Text for analysis.
In any event, Defendants’ challenge to the sufficiency of the evidence to support the individual awards of compensatory damages is meritless. We are guided by the premise that the amount of damages is a fact question and an award of damages will not be disturbed on appeal if it is supported by substantial evidence. (Rony v. Costa (2012) 210 Cal.App.4th 746, 753.) Further, the “opinion of an owner of personal property is in itself competent evidence of the value of that property, and sufficient to support a judgment based on that value. [Citations.]” (Schroeder v. Auto Driveaway Co. (1974) 11 Cal.3d 908, 921.)

As explained below, substantial evidence supports the compensatory damages that the trial court awarded after it determined “there was no value for the work performed by [Defendants].”

a. The award of $8,000 to the Calvins.

Action item. Condense the paragraph of the court excerpt above that begins "In any event, Defendants’ challenge" into a shorter version that keeps its main points.

[Short-answer chart tasks]

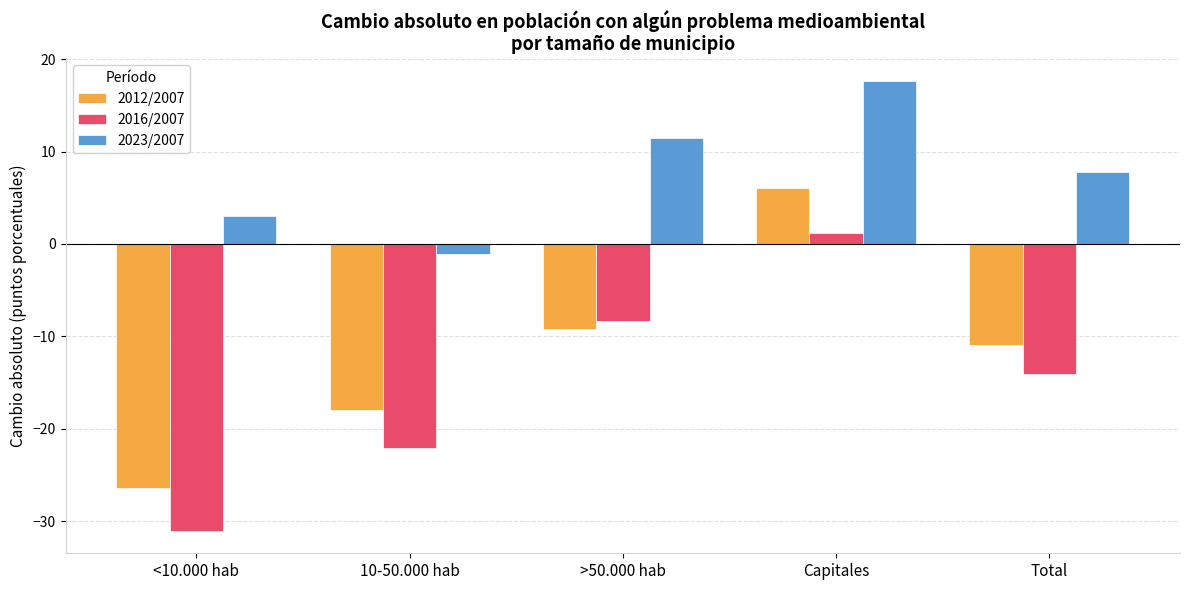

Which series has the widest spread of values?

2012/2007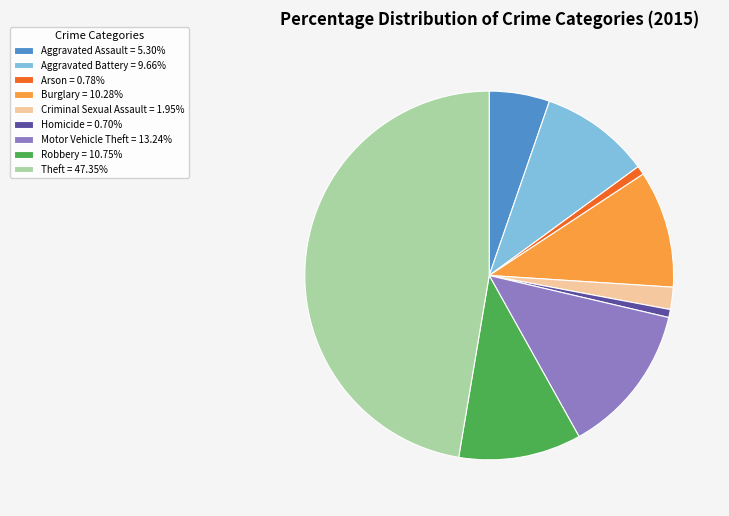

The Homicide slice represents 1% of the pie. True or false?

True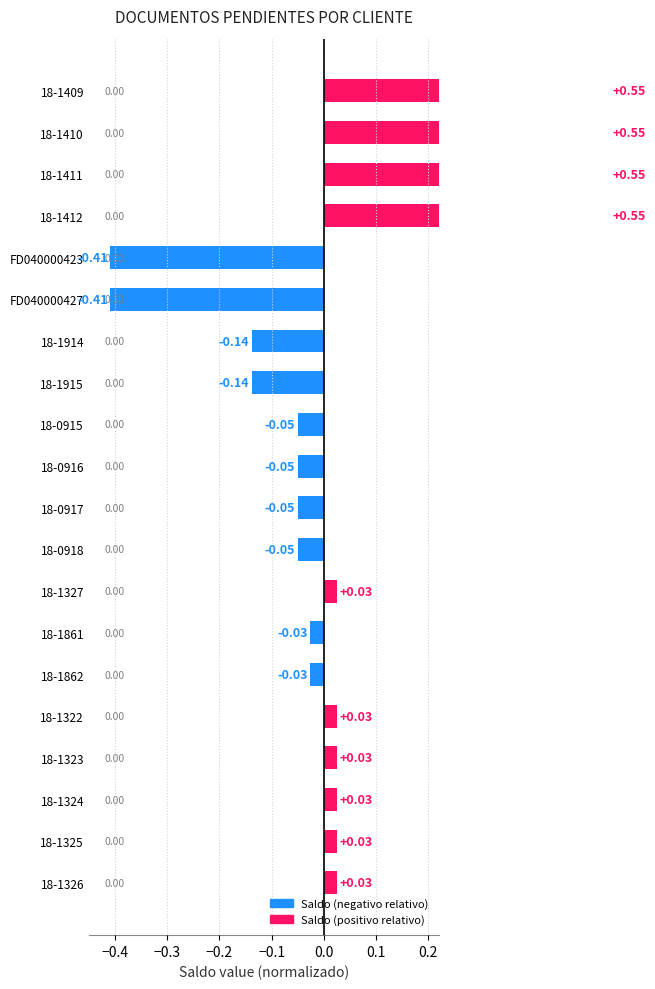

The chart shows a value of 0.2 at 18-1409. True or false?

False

Answer to this exercise. Defendants' challenge to the evidence behind the individual compensatory damages awards is meritless. The amount of damages is a question of fact, and an award supported by substantial evidence will not be disturbed on appeal (Rony v. Costa (2012) 210 Cal.App.4th 746, 753). An owner's opinion of the value of personal property is itself competent evidence of that value and is enough to support a judgment based on it (Schroeder v. Auto Driveaway Co. (1974) 11 Cal.3d 908, 921).